* _Work to complete_: Among the records below, which lines contain the string "sand"? Report them.

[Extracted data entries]
---------------
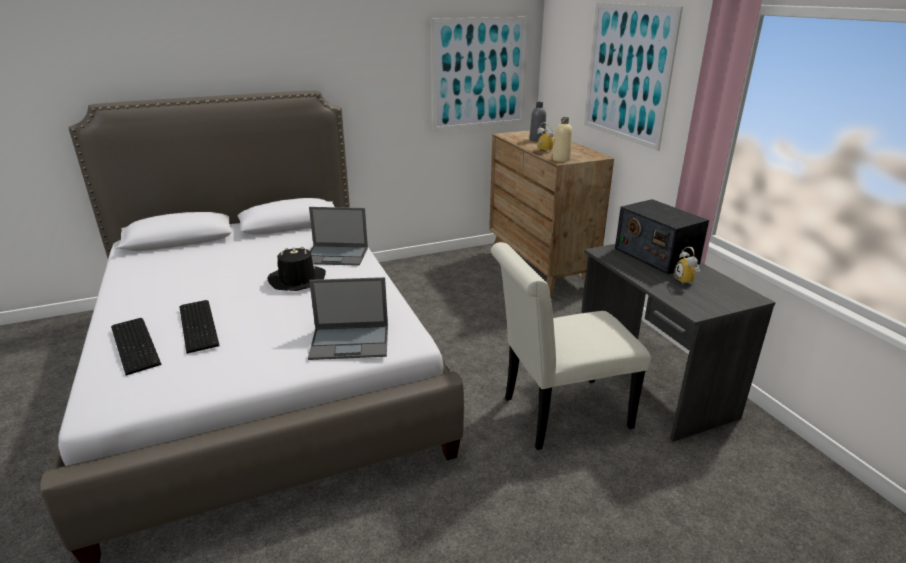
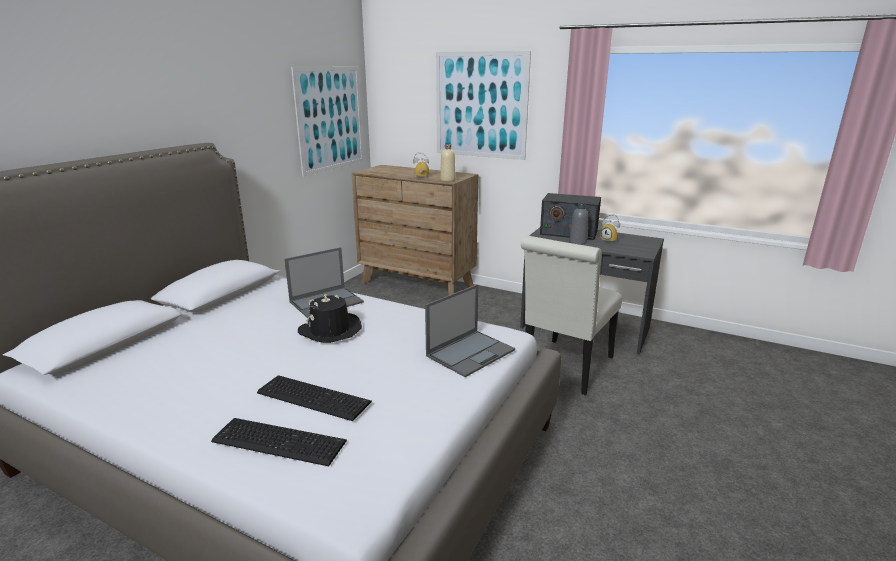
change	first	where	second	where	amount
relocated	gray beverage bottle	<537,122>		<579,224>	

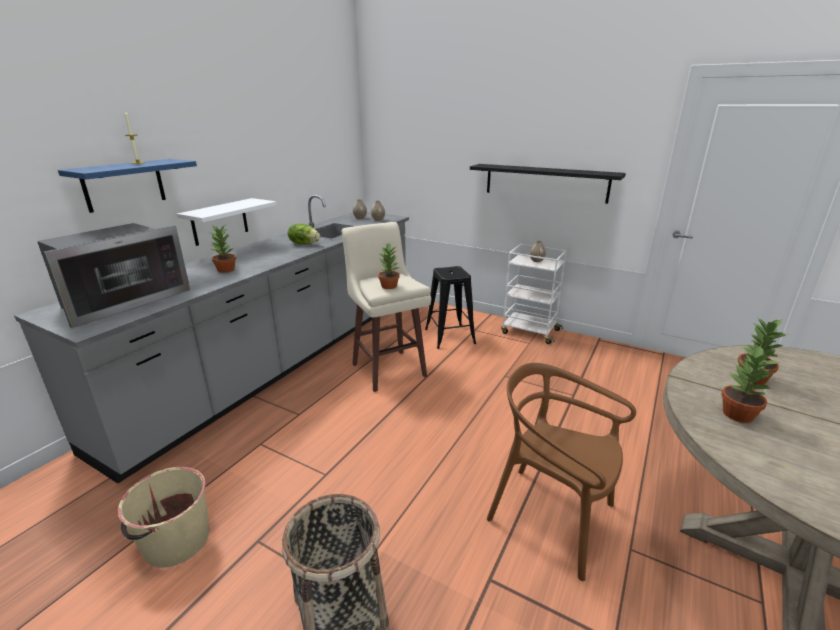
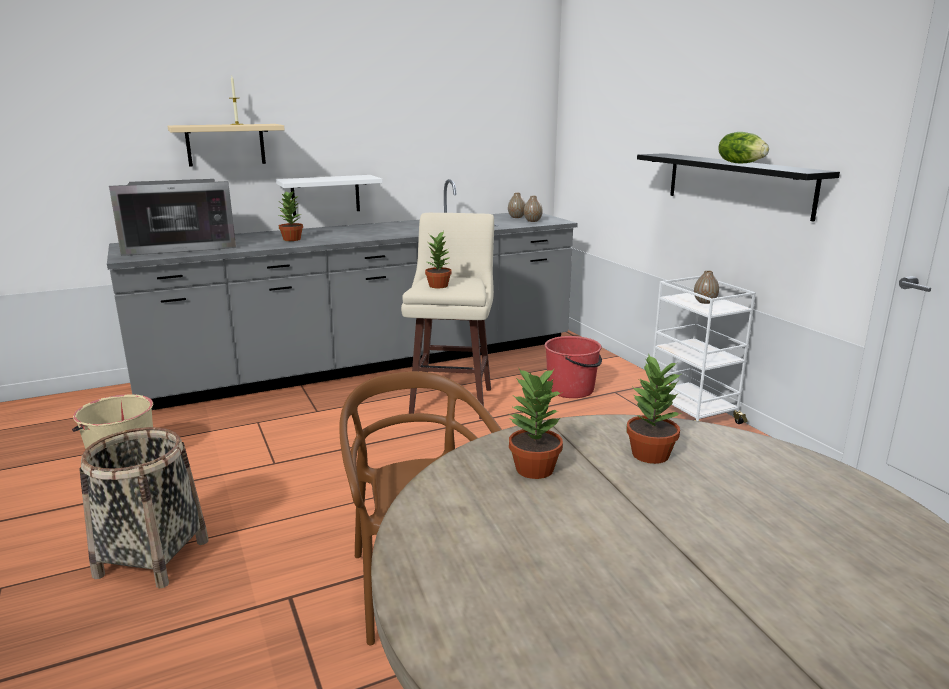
change	first	where	second	where	amount
relocated	lettuce head	<303,234>		<743,147>	
exchanged	black-coloured stool	<450,307>	red-coloured pail	<573,367>	
colour	blue bracket shelf	<127,186>	sand-coloured bracket shelf	<226,145>	

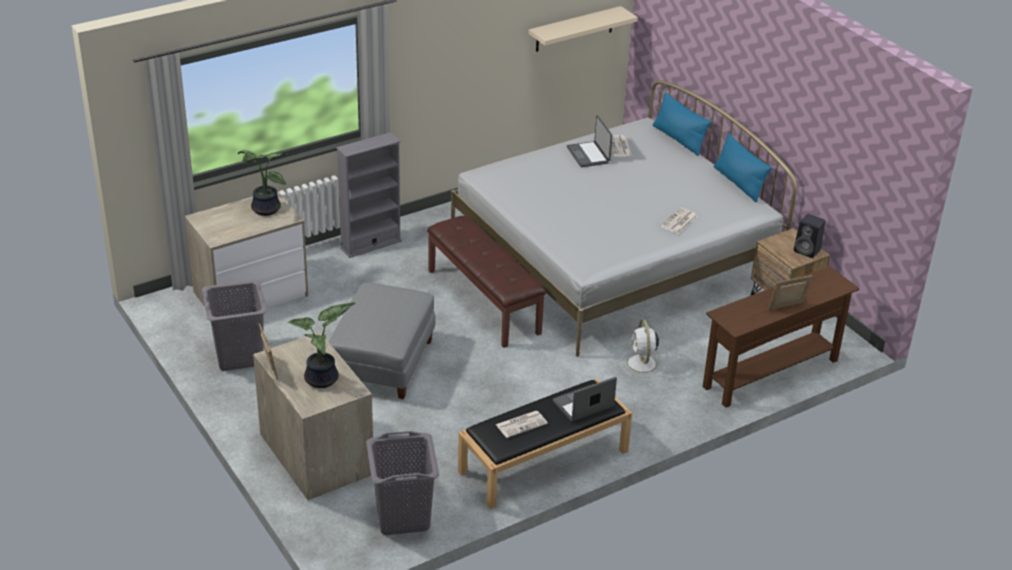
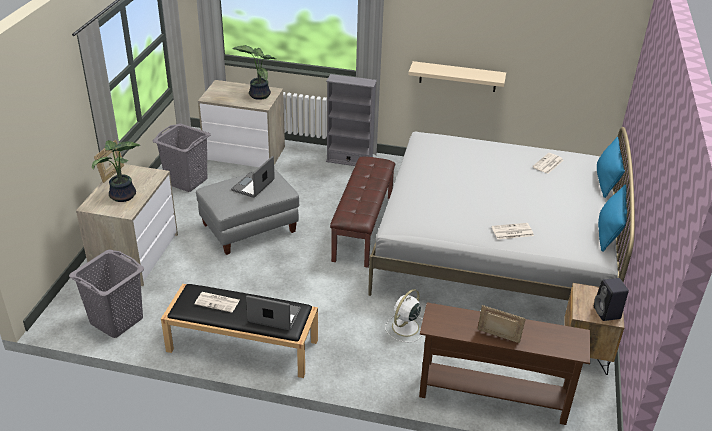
change	first	where	second	where	amount
relocated	sand-coloured bracket shelf	<583,29>		<457,76>	
relocated	notebook computer	<589,141>		<253,177>	

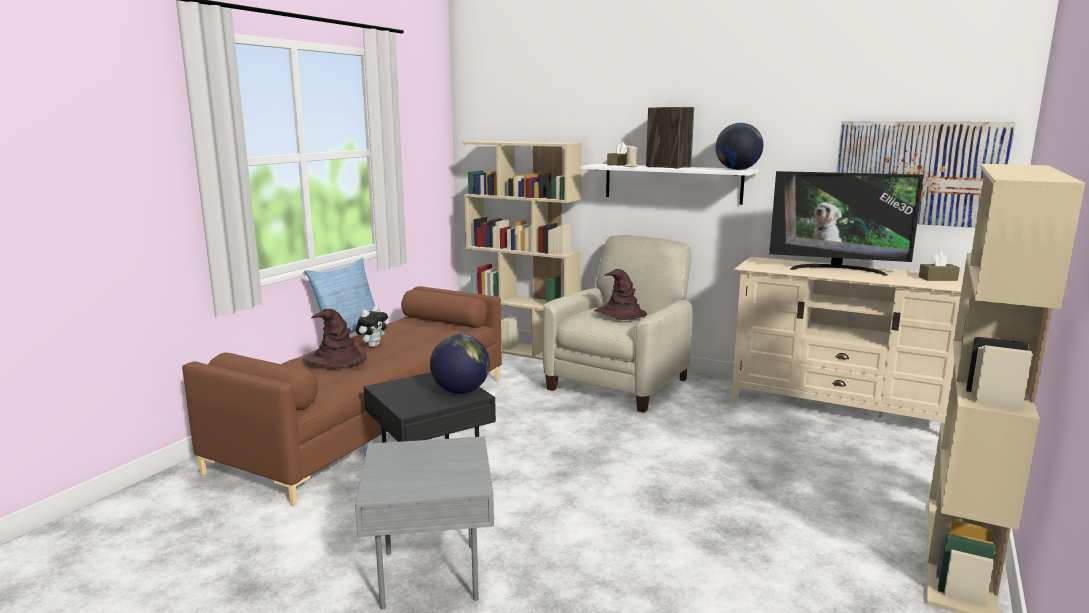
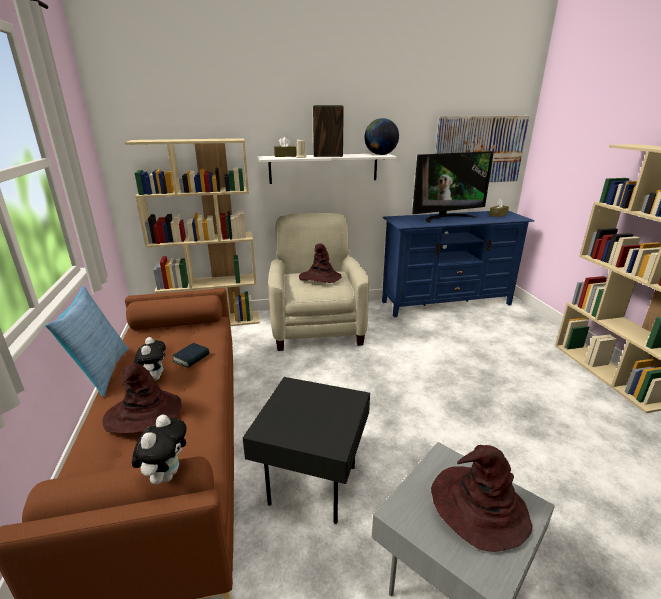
change	first	where	second	where	amount
missing	world globe	<460,364>			
appeared			soft toy	<159,450>	
appeared			bound book	<190,355>	
appeared			brown-coloured wearable hat	<481,498>	
colour	sand-coloured media console	<847,339>	blue media console	<458,264>	

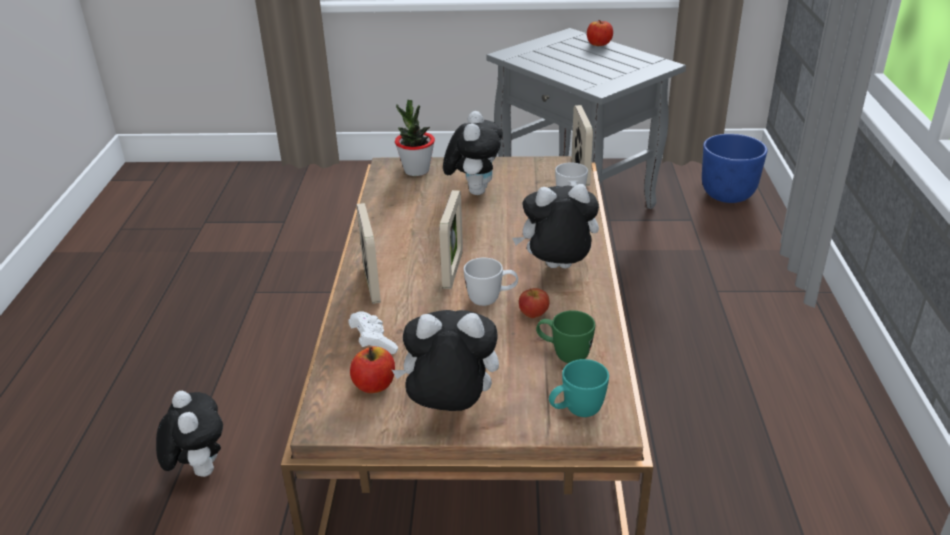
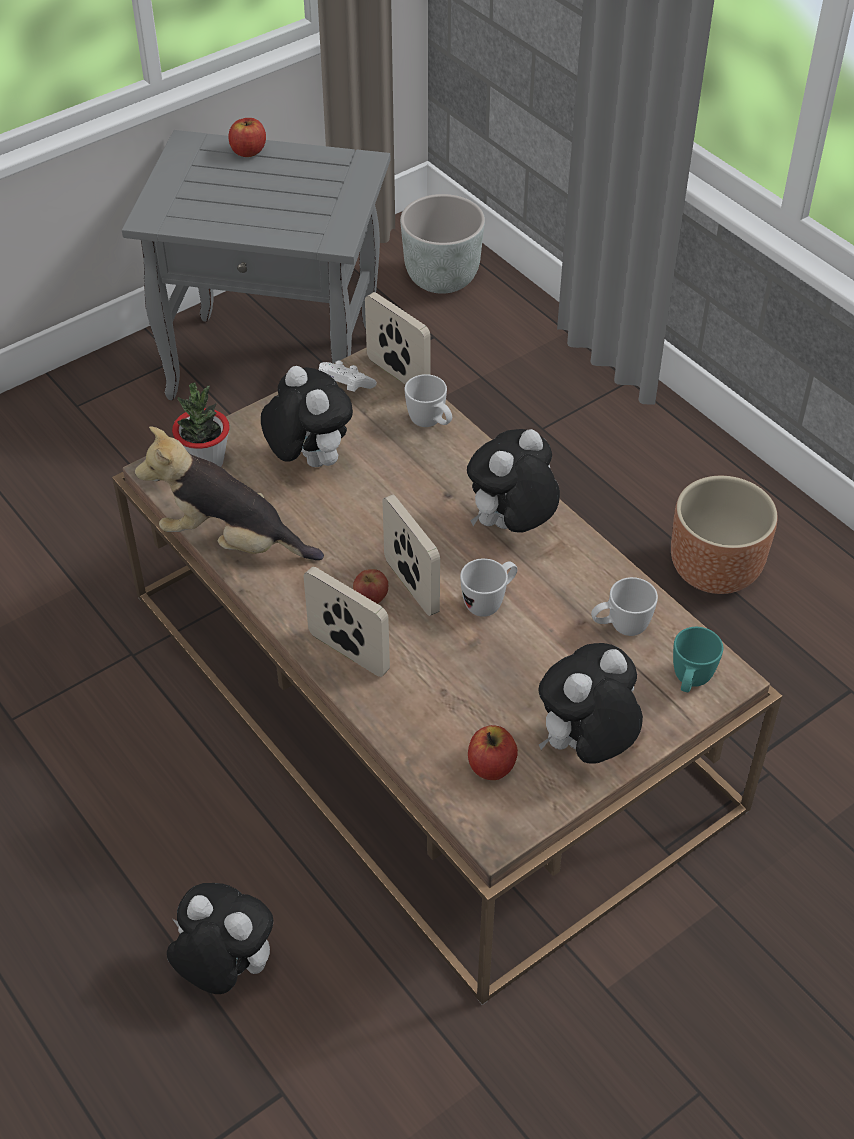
change	first	where	second	where	amount
appeared			soft toy	<229,493>	
appeared			brown-coloured plant pot	<724,535>	
relocated	white-coloured game controller	<373,332>		<348,376>	
relocated	apple	<534,303>		<370,586>	
colour	green-coloured tea mug	<565,336>	white-coloured tea mug	<624,606>	
colour	blue plant pot	<735,168>	gray plant pot	<442,244>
---------------
* _Result_:
colour	blue bracket shelf	<127,186>	sand-coloured bracket shelf	<226,145>	
relocated	sand-coloured bracket shelf	<583,29>		<457,76>	
colour	sand-coloured media console	<847,339>	blue media console	<458,264>	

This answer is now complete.